Department of Biotechnology and Food Science, NTNU - Norwegian University of Science and Technology, Trondheim, Norway.
K.G. Jebsen Center for Genetic Epidemiology Department of Public Health and General Practice, NTNU - Norwegian University of Science and Technology, Trondheim, Norway.
PLoS One. 2022 Jan 27;17(1):e0262450. doi: 10.1371/journal.pone.0262450. eCollection 2022.
Genome-scale metabolic models (GEMs) are mathematical representations of metabolism that allow for in silico simulation of metabolic phenotypes and capabilities. A prerequisite for these predictions is an accurate representation of the biomolecular composition of the cell necessary for replication and growth, implemented in GEMs as the so-called biomass objective function (BOF). The BOF contains the metabolic precursors required for synthesis of the cellular macro- and micromolecular constituents (e.g. protein, RNA, DNA), and its composition is highly dependent on the particular organism, strain, and growth condition. Despite its critical role, the BOF is rarely constructed using specific measurements of the modeled organism, drawing the validity of this approach into question. Thus, there is a need to establish robust and reliable protocols for experimental condition-specific biomass determination. Here, we address this challenge by presenting a general pipeline for biomass quantification, evaluating its performance on Escherichia coli K-12 MG1655 sampled during balanced exponential growth under controlled conditions in a batch-fermentor set-up. We significantly improve both the coverage and molecular resolution compared to previously published workflows, quantifying 91.6% of the biomass. Our measurements display great correspondence with previously reported measurements, and we were also able to detect subtle characteristics specific to the particular E. coli strain. Using the modified E. coli GEM iML1515a, we compare the feasible flux ranges of our experimentally determined BOF with the original BOF, finding that the changes in BOF coefficients considerably affect the attainable fluxes at the genome-scale.

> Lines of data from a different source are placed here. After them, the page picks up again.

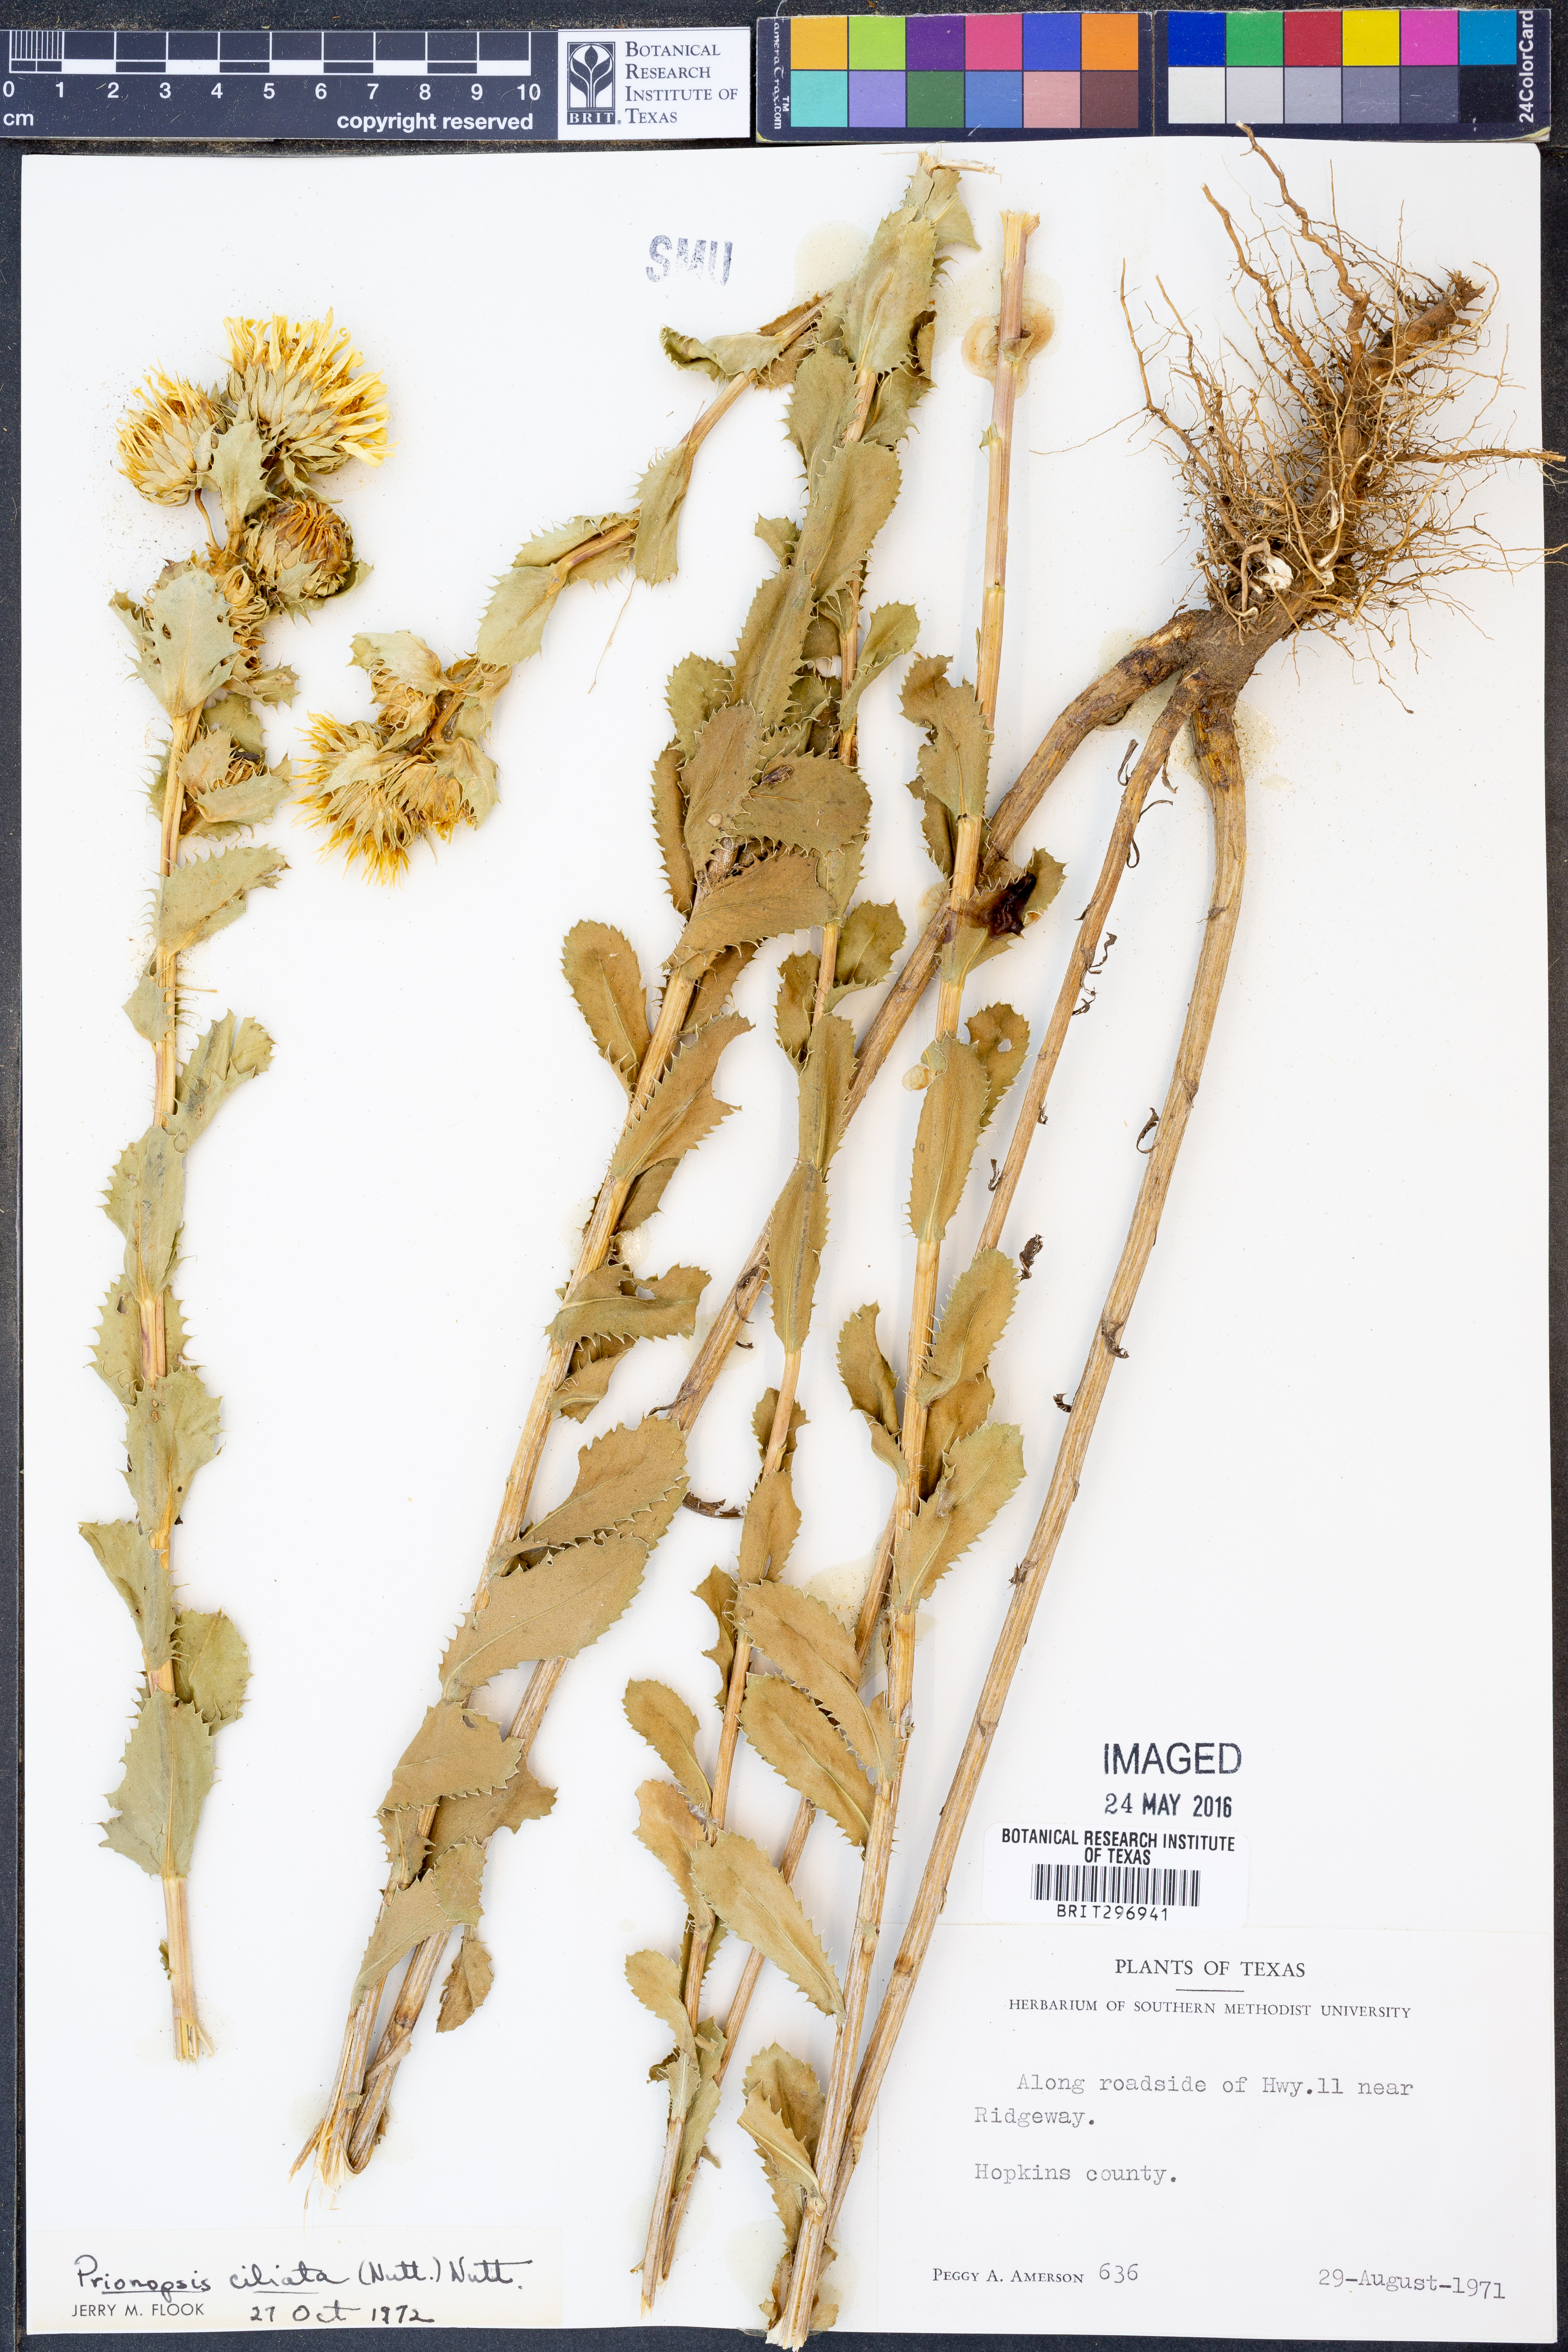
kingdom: Plantae
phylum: Tracheophyta
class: Magnoliopsida
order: Asterales
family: Asteraceae
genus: Grindelia
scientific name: Grindelia ciliata
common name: Goldenweed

基因组规模代谢模型(GEMs)是代谢的数学表示,允许在计算机中模拟代谢表型和功能。这些预测的前提是准确表示细胞的生物分子组成,这是复制和生长所必需的,在 GEMs 中,该组成通过所谓的生物质目标函数(BOF)来实现。BOF 包含合成细胞宏观和微观分子成分(如蛋白质、RNA、DNA)所需的代谢前体,其组成高度依赖于特定的生物体、菌株和生长条件。尽管其作用至关重要,但 BOF 很少使用所建模生物体的具体测量值来构建,这使得这种方法的有效性受到质疑。因此,需要建立用于实验条件特定生物质测定的稳健可靠的协议。在这里,我们通过提出一种用于生物质定量的通用流水线来解决这一挑战,该流水线在控制条件下在分批发酵器中进行平衡指数生长期间对大肠杆菌 K-12 MG1655 进行了评估。与之前发表的工作流程相比,我们大大提高了覆盖率和分子分辨率,定量了 91.6%的生物质。我们的测量结果与之前报道的测量结果非常吻合,我们还能够检测到特定于特定大肠杆菌菌株的细微特征。使用改良的大肠杆菌 GEM iML1515a,我们比较了我们实验确定的 BOF 与原始 BOF 的可行通量范围,发现 BOF 系数的变化会极大地影响基因组规模上的可达到通量。